While the economic development case against the use of civic funding for stadiums is overwhelming and clear, cities often find it harder to justify the alternative: while funding a stadium is bad business, so too is not funding one. If stadiums are the key to keeping a team that can be successful, then stadium funding is an invariable outfall of the argument that a successful team is a critical component to being a world-class major league city.

While a few cities in America are recognized within the public consciousness as successful cities without major league baseball, there are none that have achieved world class status – say, as measured in national breadth of their draw to graduates or of Alpha status on the Alpha World Cities Index – without it. Like many core cultural components – such as a strong parks system, adequate transportation options, or a thriving corporate community – professional sports, and in particular professional baseball, are core elements of the equation for civic success. They are critical “romantic blather” for a city.

While the proof for this is hard to discern and to distinguish from studies suggesting a city would lose no economic development capital from losing a team, this impact is wholly independent from economic development as conventionally defined. How many people and companies, for instance, might pick Tulsa as a place to land over seemingly similar Oklahoma City if Oklahoma City weren’t distinguished as a major league city by virtue of its relationship with the NBA? In the case of baseball, a look at the last five major expansion moves – in 2005, 1998, 1993, the 1970s, and the 1950s – suggests there has been a difference in the years following the move between the cities that got teams in each instance and those that didn’t. Aggregately, cities that successfully landed expansion teams grew more quickly over the one to three decades after acquiring a team than those that they beat out, and also grew more quickly relative to their prior growth rates. While a city is only usually even considered for a major league team after a period of rapid growth, cities that have landed teams have generally continued to grow, while those that lost out often saw their growth trajectories cool. While the numbers aren’t eye-popping, they are noticeable. A city that grows its population by 9% in a decade, as have cities on average who landed a team in the decade after they landed it, is generally adding hundreds of thousands of new residents more than a city that grows by 4%, the typical rate for cities have tried, and subsequently failed, to attract a major league team. Such growth differences are often key in attracting other civic “wins”, including conventions, artists, and cultural leaders.

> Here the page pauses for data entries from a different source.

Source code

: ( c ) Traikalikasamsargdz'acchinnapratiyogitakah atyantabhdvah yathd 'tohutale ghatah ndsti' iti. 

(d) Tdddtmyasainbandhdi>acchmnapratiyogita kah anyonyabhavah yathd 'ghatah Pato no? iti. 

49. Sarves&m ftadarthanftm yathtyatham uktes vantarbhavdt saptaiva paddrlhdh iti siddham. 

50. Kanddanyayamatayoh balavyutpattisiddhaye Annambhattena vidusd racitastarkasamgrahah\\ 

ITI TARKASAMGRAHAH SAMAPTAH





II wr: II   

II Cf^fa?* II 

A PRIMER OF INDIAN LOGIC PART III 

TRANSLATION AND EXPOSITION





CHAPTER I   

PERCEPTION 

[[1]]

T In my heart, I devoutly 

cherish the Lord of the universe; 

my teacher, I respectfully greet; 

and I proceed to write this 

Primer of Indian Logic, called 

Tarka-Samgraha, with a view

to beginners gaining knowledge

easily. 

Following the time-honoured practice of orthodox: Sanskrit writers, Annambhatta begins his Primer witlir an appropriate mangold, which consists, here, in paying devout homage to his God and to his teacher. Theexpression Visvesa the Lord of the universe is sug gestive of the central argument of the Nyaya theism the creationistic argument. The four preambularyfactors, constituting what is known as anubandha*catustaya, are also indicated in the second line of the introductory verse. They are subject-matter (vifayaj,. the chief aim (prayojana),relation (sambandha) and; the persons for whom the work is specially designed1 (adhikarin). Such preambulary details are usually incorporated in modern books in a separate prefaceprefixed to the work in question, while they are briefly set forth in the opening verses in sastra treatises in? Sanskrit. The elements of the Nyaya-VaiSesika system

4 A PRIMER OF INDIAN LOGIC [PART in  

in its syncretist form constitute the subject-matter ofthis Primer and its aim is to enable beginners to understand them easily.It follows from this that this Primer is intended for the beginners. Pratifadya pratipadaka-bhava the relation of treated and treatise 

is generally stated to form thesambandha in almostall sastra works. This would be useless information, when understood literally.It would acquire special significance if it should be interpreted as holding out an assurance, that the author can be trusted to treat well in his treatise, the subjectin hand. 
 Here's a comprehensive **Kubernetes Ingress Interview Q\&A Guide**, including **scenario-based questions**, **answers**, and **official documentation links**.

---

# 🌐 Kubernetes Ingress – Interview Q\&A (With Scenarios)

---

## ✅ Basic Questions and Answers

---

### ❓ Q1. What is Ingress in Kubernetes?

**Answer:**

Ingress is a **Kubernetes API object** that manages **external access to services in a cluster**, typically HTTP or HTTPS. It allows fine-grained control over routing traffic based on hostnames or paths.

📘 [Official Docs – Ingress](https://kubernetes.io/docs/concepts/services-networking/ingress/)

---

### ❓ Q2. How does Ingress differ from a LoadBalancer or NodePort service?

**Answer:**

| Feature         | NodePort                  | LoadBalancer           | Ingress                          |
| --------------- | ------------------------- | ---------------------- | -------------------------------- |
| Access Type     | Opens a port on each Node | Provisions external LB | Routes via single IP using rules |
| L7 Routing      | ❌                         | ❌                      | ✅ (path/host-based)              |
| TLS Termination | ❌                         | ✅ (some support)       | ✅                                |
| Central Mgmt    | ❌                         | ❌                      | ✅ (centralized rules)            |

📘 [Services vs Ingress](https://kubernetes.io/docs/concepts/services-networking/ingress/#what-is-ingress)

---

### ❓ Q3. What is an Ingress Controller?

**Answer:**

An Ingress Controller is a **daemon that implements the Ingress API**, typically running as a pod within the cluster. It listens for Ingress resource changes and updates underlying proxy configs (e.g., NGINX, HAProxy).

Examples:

While it’s not exactly an airtight piece of math, there is a case to be made that keeping up with the Joneses when it comes to baseball is critical to urban success more generally. Consider, on the whole, the economic fortunes of those that have sought baseball and won – Denver, Washington, Miami, Phoenix, Tampa, San Diego, Toronto, San Francisco, Los Angeles, Dallas, Houston, Seattle, Minneapolis, and Atlanta – with those who were considered but failed – Norfolk, Oklahoma City, Las Vegas, Sacramento, Charlotte, Buffalo, Nashville, and Orlando – over the last 50 years. While many in both groups have been successful, the former group has achieved greater growth and status on the international stage in virtually every area.

That having a team is important to civic fortunes is a tough case to argue, but not an unreasonable one. That having a team that keeps up with the Joneses also requires using public dollars to help pay for a stadium that keeps up, especially in an era when stadiums have gotten so much more expensive, is a tougher case. Despite the fact that ballot referendums on the subject typically lose, nearly every team has convinced its civic leaders that this is the way to move forward.